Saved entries
+++
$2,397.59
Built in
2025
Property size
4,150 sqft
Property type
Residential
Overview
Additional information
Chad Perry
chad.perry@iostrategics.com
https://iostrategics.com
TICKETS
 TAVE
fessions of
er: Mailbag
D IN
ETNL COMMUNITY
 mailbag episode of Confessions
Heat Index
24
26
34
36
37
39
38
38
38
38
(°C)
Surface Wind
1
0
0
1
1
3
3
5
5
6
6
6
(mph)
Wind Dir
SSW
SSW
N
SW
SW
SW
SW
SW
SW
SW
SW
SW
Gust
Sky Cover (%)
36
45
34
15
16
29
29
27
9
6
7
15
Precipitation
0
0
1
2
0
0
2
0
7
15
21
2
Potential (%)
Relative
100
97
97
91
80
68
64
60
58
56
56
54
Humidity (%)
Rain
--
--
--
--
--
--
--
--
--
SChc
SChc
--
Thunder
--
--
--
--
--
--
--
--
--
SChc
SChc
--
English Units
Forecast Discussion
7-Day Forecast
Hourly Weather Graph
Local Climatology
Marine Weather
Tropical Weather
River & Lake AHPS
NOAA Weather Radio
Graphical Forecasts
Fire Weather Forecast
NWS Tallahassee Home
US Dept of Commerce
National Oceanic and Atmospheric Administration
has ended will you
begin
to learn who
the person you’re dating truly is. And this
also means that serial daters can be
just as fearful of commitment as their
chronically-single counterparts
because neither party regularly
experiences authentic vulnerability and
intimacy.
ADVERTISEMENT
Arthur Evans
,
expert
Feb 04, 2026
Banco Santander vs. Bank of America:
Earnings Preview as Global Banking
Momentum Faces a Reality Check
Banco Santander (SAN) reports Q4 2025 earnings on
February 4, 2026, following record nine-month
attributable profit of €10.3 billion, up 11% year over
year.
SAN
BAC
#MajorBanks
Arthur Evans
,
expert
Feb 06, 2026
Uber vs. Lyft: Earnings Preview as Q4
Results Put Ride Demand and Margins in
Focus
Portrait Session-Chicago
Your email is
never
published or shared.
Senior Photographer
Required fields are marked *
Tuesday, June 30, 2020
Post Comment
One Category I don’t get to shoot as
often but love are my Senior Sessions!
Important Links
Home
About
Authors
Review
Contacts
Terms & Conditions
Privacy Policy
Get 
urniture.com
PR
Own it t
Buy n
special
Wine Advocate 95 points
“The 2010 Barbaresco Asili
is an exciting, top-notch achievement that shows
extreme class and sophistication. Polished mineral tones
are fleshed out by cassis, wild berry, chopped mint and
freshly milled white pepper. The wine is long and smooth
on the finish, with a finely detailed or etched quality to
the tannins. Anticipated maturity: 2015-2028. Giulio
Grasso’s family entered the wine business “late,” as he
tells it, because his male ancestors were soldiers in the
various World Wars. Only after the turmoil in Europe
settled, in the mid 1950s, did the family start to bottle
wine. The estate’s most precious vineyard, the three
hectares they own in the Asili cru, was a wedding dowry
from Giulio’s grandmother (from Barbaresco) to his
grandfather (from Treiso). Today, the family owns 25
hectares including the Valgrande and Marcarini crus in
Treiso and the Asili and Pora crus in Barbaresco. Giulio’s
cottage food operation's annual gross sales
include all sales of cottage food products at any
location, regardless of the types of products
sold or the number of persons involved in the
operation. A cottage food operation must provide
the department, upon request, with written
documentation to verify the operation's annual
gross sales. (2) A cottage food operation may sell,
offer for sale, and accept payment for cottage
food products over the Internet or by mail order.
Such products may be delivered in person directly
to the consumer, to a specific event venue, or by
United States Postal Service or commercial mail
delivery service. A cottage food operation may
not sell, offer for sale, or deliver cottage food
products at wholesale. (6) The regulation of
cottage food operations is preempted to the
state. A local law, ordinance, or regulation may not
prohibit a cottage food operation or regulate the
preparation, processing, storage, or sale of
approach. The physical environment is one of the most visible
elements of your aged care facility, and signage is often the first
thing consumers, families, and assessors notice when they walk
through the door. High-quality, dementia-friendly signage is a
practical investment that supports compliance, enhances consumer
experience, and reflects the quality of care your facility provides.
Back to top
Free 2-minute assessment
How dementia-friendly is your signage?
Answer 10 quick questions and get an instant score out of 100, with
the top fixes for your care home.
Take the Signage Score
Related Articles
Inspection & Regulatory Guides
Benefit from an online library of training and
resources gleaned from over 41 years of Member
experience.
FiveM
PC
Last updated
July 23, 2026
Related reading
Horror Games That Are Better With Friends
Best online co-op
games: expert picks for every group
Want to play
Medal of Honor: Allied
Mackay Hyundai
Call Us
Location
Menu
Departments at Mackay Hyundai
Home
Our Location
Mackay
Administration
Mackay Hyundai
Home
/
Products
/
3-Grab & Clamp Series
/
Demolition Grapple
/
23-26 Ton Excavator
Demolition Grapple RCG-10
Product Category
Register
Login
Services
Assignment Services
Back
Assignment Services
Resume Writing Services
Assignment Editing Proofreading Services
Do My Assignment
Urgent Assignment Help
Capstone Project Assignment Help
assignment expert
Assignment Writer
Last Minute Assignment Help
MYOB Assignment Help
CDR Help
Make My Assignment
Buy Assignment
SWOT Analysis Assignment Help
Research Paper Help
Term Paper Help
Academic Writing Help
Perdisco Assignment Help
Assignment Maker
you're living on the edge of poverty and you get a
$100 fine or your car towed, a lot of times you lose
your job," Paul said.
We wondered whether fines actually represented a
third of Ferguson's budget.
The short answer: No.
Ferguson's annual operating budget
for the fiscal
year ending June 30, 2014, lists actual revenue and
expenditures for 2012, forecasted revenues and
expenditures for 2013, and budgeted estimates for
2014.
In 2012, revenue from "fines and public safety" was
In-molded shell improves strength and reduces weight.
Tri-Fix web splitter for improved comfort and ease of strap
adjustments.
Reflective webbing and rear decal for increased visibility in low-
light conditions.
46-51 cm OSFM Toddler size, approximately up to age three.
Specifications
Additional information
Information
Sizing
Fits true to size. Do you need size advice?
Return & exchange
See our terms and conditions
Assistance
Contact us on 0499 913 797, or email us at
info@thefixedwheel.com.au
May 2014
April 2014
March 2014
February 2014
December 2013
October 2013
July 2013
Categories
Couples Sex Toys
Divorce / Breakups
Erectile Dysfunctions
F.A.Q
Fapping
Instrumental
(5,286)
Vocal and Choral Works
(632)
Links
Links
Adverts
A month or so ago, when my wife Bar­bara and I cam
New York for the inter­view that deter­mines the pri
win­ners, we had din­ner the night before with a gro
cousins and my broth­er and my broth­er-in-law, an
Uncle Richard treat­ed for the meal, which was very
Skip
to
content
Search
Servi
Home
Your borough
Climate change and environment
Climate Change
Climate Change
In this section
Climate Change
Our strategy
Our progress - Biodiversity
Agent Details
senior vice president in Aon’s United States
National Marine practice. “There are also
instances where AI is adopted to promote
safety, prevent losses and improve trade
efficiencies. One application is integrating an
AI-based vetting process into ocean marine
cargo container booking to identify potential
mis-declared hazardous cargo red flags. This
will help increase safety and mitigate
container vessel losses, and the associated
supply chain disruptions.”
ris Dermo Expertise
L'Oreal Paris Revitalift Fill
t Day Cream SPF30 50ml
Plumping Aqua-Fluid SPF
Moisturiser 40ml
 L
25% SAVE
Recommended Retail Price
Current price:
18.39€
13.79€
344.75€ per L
+++
**ACTIVITY**.
Rewrite every line of the material above as a numbered list, leaving out any blank lines.

**TASK SOLUTION**.
1. $2,397.59
2. Built in
3. 2025
4. Property size
5. 4,150 sqft
6. Property type
7. Residential
8. Overview
9. Additional information
10. Chad Perry
11. chad.perry@iostrategics.com
12. https://iostrategics.com
13. TICKETS
14.  TAVE
15. fessions of
16. er: Mailbag
17. D IN
18. ETNL COMMUNITY
19.  mailbag episode of Confessions
20. Heat Index
21. 24
22. 26
23. 34
24. 36
25. 37
26. 39
27. 38
28. 38
29. 38
30. 38
31. (°C)
32. Surface Wind
33. 1
34. 0
35. 0
36. 1
37. 1
38. 3
39. 3
40. 5
41. 5
42. 6
43. 6
44. 6
45. (mph)
46. Wind Dir
47. SSW
48. SSW
49. N
50. SW
51. SW
52. SW
53. SW
54. SW
55. SW
56. SW
57. SW
58. SW
59. Gust
60. Sky Cover (%)
61. 36
62. 45
63. 34
64. 15
65. 16
66. 29
67. 29
68. 27
69. 9
70. 6
71. 7
72. 15
73. Precipitation
74. 0
75. 0
76. 1
77. 2
78. 0
79. 0
80. 2
81. 0
82. 7
83. 15
84. 21
85. 2
86. Potential (%)
87. Relative
88. 100
89. 97
90. 97
91. 91
92. 80
93. 68
94. 64
95. 60
96. 58
97. 56
98. 56
99. 54
100. Humidity (%)
101. Rain
102. --
103. --
104. --
105. --
106. --
107. --
108. --
109. --
110. --
111. SChc
112. SChc
113. --
114. Thunder
115. --
116. --
117. --
118. --
119. --
120. --
121. --
122. --
123. --
124. SChc
125. SChc
126. --
127. English Units
128. Forecast Discussion
129. 7-Day Forecast
130. Hourly Weather Graph
131. Local Climatology
132. Marine Weather
133. Tropical Weather
134. River & Lake AHPS
135. NOAA Weather Radio
136. Graphical Forecasts
137. Fire Weather Forecast
138. NWS Tallahassee Home
139. US Dept of Commerce
140. National Oceanic and Atmospheric Administration
141. has ended will you
142. begin
143. to learn who
144. the person you’re dating truly is. And this
145. also means that serial daters can be
146. just as fearful of commitment as their
147. chronically-single counterparts
148. because neither party regularly
149. experiences authentic vulnerability and
150. intimacy.
151. ADVERTISEMENT
152. Arthur Evans
153. ,
154. expert
155. Feb 04, 2026
156. Banco Santander vs. Bank of America:
157. Earnings Preview as Global Banking
158. Momentum Faces a Reality Check
159. Banco Santander (SAN) reports Q4 2025 earnings on
160. February 4, 2026, following record nine-month
161. attributable profit of €10.3 billion, up 11% year over
162. year.
163. SAN
164. BAC
165. #MajorBanks
166. Arthur Evans
167. ,
168. expert
169. Feb 06, 2026
170. Uber vs. Lyft: Earnings Preview as Q4
171. Results Put Ride Demand and Margins in
172. Focus
173. Portrait Session-Chicago
174. Your email is
175. never
176. published or shared.
177. Senior Photographer
178. Required fields are marked *
179. Tuesday, June 30, 2020
180. Post Comment
181. One Category I don’t get to shoot as
182. often but love are my Senior Sessions!
183. Important Links
184. Home
185. About
186. Authors
187. Review
188. Contacts
189. Terms & Conditions
190. Privacy Policy
191. Get 
192. urniture.com
193. PR
194. Own it t
195. Buy n
196. special
197. Wine Advocate 95 points
198. “The 2010 Barbaresco Asili
199. is an exciting, top-notch achievement that shows
200. extreme class and sophistication. Polished mineral tones
201. are fleshed out by cassis, wild berry, chopped mint and
202. freshly milled white pepper. The wine is long and smooth
203. on the finish, with a finely detailed or etched quality to
204. the tannins. Anticipated maturity: 2015-2028. Giulio
205. Grasso’s family entered the wine business “late,” as he
206. tells it, because his male ancestors were soldiers in the
207. various World Wars. Only after the turmoil in Europe
208. settled, in the mid 1950s, did the family start to bottle
209. wine. The estate’s most precious vineyard, the three
210. hectares they own in the Asili cru, was a wedding dowry
211. from Giulio’s grandmother (from Barbaresco) to his
212. grandfather (from Treiso). Today, the family owns 25
213. hectares including the Valgrande and Marcarini crus in
214. Treiso and the Asili and Pora crus in Barbaresco. Giulio’s
215. cottage food operation's annual gross sales
216. include all sales of cottage food products at any
217. location, regardless of the types of products
218. sold or the number of persons involved in the
219. operation. A cottage food operation must provide
220. the department, upon request, with written
221. documentation to verify the operation's annual
222. gross sales. (2) A cottage food operation may sell,
223. offer for sale, and accept payment for cottage
224. food products over the Internet or by mail order.
225. Such products may be delivered in person directly
226. to the consumer, to a specific event venue, or by
227. United States Postal Service or commercial mail
228. delivery service. A cottage food operation may
229. not sell, offer for sale, or deliver cottage food
230. products at wholesale. (6) The regulation of
231. cottage food operations is preempted to the
232. state. A local law, ordinance, or regulation may not
233. prohibit a cottage food operation or regulate the
234. preparation, processing, storage, or sale of
235. approach. The physical environment is one of the most visible
236. elements of your aged care facility, and signage is often the first
237. thing consumers, families, and assessors notice when they walk
238. through the door. High-quality, dementia-friendly signage is a
239. practical investment that supports compliance, enhances consumer
240. experience, and reflects the quality of care your facility provides.
241. Back to top
242. Free 2-minute assessment
243. How dementia-friendly is your signage?
244. Answer 10 quick questions and get an instant score out of 100, with
245. the top fixes for your care home.
246. Take the Signage Score
247. Related Articles
248. Inspection & Regulatory Guides
249. Benefit from an online library of training and
250. resources gleaned from over 41 years of Member
251. experience.
252. FiveM
253. PC
254. Last updated
255. July 23, 2026
256. Related reading
257. Horror Games That Are Better With Friends
258. Best online co-op
259. games: expert picks for every group
260. Want to play
261. Medal of Honor: Allied
262. Mackay Hyundai
263. Call Us
264. Location
265. Menu
266. Departments at Mackay Hyundai
267. Home
268. Our Location
269. Mackay
270. Administration
271. Mackay Hyundai
272. Home
273. /
274. Products
275. /
276. 3-Grab & Clamp Series
277. /
278. Demolition Grapple
279. /
280. 23-26 Ton Excavator
281. Demolition Grapple RCG-10
282. Product Category
283. Register
284. Login
285. Services
286. Assignment Services
287. Back
288. Assignment Services
289. Resume Writing Services
290. Assignment Editing Proofreading Services
291. Do My Assignment
292. Urgent Assignment Help
293. Capstone Project Assignment Help
294. assignment expert
295. Assignment Writer
296. Last Minute Assignment Help
297. MYOB Assignment Help
298. CDR Help
299. Make My Assignment
300. Buy Assignment
301. SWOT Analysis Assignment Help
302. Research Paper Help
303. Term Paper Help
304. Academic Writing Help
305. Perdisco Assignment Help
306. Assignment Maker
307. you're living on the edge of poverty and you get a
308. $100 fine or your car towed, a lot of times you lose
309. your job," Paul said.
310. We wondered whether fines actually represented a
311. third of Ferguson's budget.
312. The short answer: No.
313. Ferguson's annual operating budget
314. for the fiscal
315. year ending June 30, 2014, lists actual revenue and
316. expenditures for 2012, forecasted revenues and
317. expenditures for 2013, and budgeted estimates for
318. 2014.
319. In 2012, revenue from "fines and public safety" was
320. In-molded shell improves strength and reduces weight.
321. Tri-Fix web splitter for improved comfort and ease of strap
322. adjustments.
323. Reflective webbing and rear decal for increased visibility in low-
324. light conditions.
325. 46-51 cm OSFM Toddler size, approximately up to age three.
326. Specifications
327. Additional information
328. Information
329. Sizing
330. Fits true to size. Do you need size advice?
331. Return & exchange
332. See our terms and conditions
333. Assistance
334. Contact us on 0499 913 797, or email us at
335. info@thefixedwheel.com.au
336. May 2014
337. April 2014
338. March 2014
339. February 2014
340. December 2013
341. October 2013
342. July 2013
343. Categories
344. Couples Sex Toys
345. Divorce / Breakups
346. Erectile Dysfunctions
347. F.A.Q
348. Fapping
349. Instrumental
350. (5,286)
351. Vocal and Choral Works
352. (632)
353. Links
354. Links
355. Adverts
356. A month or so ago, when my wife Bar­bara and I cam
357. New York for the inter­view that deter­mines the pri
358. win­ners, we had din­ner the night before with a gro
359. cousins and my broth­er and my broth­er-in-law, an
360. Uncle Richard treat­ed for the meal, which was very
361. Skip
362. to
363. content
364. Search
365. Servi
366. Home
367. Your borough
368. Climate change and environment
369. Climate Change
370. Climate Change
371. In this section
372. Climate Change
373. Our strategy
374. Our progress - Biodiversity
375. Agent Details
376. senior vice president in Aon’s United States
377. National Marine practice. “There are also
378. instances where AI is adopted to promote
379. safety, prevent losses and improve trade
380. efficiencies. One application is integrating an
381. AI-based vetting process into ocean marine
382. cargo container booking to identify potential
383. mis-declared hazardous cargo red flags. This
384. will help increase safety and mitigate
385. container vessel losses, and the associated
386. supply chain disruptions.”
387. ris Dermo Expertise
388. L'Oreal Paris Revitalift Fill
389. t Day Cream SPF30 50ml
390. Plumping Aqua-Fluid SPF
391. Moisturiser 40ml
392.  L
393. 25% SAVE
394. Recommended Retail Price
395. Current price:
396. 18.39€
397. 13.79€
398. 344.75€ per L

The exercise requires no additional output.